Il s'agit d'un portrait de la France, celle d'hier et celle d'aujourd'hui, celle de la guerre d'Algérie et celle du tout numérique. Quel est ce pays, son identité, son avenir, semble souvent s'interroger l'auteur, à travers ces différents personnages. Ou réside la blessure secrète de ce pays, la source de son mal-être? Par de nombreuses touches, Franck Magloire dépeint sans concession certains aspects peu enthousiasmants de l'époque: l'emprise de l'ultralibéralisme, l'invasion des gadgets, une certaine déréalisation, sans oublier la fracture générationnelle séparant des vieux de plus en plus riches et des jeunes de plus en plus pauvres, avec au milieu des trentenaires quadragénaires largement paumés. Sur ce point, on peut voir un caractère allégorique dans l'accident. Autant de forces qui nous éloignent de notre humanité commune. Telle est la dimension discrètement politique de ce roman, enraciné dans une tonalité mélancolique et une sensibilité romantique.
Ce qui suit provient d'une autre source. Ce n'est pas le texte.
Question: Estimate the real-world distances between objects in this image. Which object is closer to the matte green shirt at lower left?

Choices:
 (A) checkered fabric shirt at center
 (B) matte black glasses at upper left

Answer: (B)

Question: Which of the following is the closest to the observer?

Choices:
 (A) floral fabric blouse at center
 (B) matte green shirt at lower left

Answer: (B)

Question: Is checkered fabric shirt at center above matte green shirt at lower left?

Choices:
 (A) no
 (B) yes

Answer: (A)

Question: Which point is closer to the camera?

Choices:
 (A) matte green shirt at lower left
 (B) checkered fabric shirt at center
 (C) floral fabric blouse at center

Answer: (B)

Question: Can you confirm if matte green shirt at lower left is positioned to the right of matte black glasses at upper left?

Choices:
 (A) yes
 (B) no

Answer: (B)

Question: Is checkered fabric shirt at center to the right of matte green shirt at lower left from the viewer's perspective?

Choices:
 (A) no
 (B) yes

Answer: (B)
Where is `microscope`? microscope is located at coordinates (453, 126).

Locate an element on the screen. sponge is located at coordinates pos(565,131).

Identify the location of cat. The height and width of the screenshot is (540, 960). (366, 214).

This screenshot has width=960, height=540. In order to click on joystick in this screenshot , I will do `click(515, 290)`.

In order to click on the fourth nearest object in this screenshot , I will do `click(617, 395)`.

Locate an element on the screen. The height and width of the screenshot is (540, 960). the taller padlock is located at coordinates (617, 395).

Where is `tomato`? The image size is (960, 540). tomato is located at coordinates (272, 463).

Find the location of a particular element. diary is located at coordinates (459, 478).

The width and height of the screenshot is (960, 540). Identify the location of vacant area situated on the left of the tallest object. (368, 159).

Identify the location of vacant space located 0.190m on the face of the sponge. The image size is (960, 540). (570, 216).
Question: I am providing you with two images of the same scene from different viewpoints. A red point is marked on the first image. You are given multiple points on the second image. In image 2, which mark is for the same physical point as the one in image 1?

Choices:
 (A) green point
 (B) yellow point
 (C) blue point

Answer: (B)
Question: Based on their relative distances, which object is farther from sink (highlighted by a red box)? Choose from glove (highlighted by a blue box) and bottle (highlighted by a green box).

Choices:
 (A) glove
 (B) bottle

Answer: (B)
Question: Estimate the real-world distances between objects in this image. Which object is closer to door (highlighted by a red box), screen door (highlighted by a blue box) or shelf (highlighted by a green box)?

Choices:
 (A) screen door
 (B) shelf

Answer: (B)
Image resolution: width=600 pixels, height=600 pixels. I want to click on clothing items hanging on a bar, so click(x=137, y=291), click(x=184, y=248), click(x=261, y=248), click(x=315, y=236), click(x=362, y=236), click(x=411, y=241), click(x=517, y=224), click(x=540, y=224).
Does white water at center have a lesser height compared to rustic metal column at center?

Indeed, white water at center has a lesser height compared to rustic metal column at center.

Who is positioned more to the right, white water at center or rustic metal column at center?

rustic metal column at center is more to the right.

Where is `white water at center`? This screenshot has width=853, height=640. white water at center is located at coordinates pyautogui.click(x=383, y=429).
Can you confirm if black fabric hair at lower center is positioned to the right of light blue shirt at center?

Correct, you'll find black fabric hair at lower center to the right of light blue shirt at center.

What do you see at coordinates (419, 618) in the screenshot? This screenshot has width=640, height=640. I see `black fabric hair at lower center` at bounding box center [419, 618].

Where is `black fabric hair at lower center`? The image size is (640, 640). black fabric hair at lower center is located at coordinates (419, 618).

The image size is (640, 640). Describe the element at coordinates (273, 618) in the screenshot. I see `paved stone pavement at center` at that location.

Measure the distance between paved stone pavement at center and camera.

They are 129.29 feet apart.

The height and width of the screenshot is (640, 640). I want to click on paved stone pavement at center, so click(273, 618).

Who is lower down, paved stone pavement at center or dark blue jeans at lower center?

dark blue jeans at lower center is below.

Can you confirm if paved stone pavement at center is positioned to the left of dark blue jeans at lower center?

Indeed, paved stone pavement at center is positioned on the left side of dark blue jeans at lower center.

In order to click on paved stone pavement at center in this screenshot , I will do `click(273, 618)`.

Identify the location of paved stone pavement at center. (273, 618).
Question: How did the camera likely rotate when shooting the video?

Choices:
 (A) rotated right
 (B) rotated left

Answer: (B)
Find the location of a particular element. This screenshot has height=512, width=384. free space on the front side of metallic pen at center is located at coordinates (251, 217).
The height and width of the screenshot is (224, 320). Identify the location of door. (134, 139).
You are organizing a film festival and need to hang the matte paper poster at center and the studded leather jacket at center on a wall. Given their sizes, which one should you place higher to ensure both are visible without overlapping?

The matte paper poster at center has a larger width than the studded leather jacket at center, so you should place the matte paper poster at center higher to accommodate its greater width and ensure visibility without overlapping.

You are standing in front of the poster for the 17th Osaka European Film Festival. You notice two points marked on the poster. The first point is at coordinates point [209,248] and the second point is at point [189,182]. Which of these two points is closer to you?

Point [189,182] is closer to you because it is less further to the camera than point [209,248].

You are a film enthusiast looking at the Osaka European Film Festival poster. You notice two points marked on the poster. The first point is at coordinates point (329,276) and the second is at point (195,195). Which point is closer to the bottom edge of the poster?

Mais Franck Magloire n'assène pas des thèses sociologiques. Avec les seuls moyens de la littérature, il inspecte les âmes, des âmes blessées, fragiles, mais qui espèrent, établissant en permanence une jonction entre l'intérieur et l'extérieur, la conscience et le monde. Il superpose avec maestria le temps dilaté de la pensée et le temps de l'action.Au plus de près de la singularité vivante et de la voix intérieure de ces personnages, il nous montre une certaine France d'aujourd'hui. Et surtout, il règle un mouvement d'ensemble dont le maitre mot semble être l'amour, courant qui permettra le rapprochement des êtres, force politique finalement seule à même de renverser l'ultralibéralisme actuel nous condamnant à une solitude sans issue. C'est à l'ultime phrase de la Divine Comédie de Dante que nous fait penser ce roman « l'Amour qui meut le soleil et les autres étoiles ».